--- EXERCISE ---
Output every entry below word for word, minus the images.
= = =
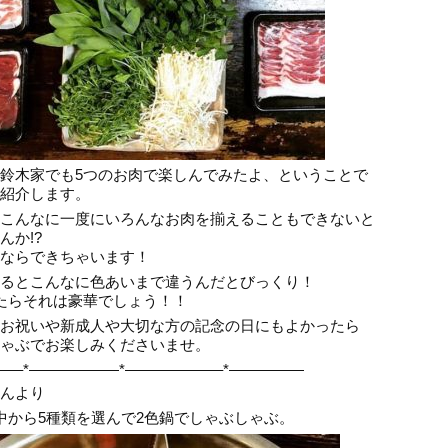
鈴木家でも5つのお肉で楽しんでみたよ、ということで
紹介します。
こんなに一度にいろんなお肉を揃えることもできないと
んか!?
ならできちゃいます！
るとこんなに色あいまで違うんだとびっくり！
たらそれは豪華でしょう！！
お祝いや新成人や大切な方の記念の日にもよかったら
ゃぶでお楽しみくださいませ。
—–*——————*——————–*—————
んより
中から5種類を選んで2色鍋でしゃぶしゃぶ。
= = =
--- RESULT OF THIS TASK ---
鈴木家でも5つのお肉で楽しんでみたよ、ということで
紹介します。
こんなに一度にいろんなお肉を揃えることもできないと
んか!?
ならできちゃいます！
るとこんなに色あいまで違うんだとびっくり！
たらそれは豪華でしょう！！
お祝いや新成人や大切な方の記念の日にもよかったら
ゃぶでお楽しみくださいませ。
—–*——————*——————–*—————
んより
中から5種類を選んで2色鍋でしゃぶしゃぶ。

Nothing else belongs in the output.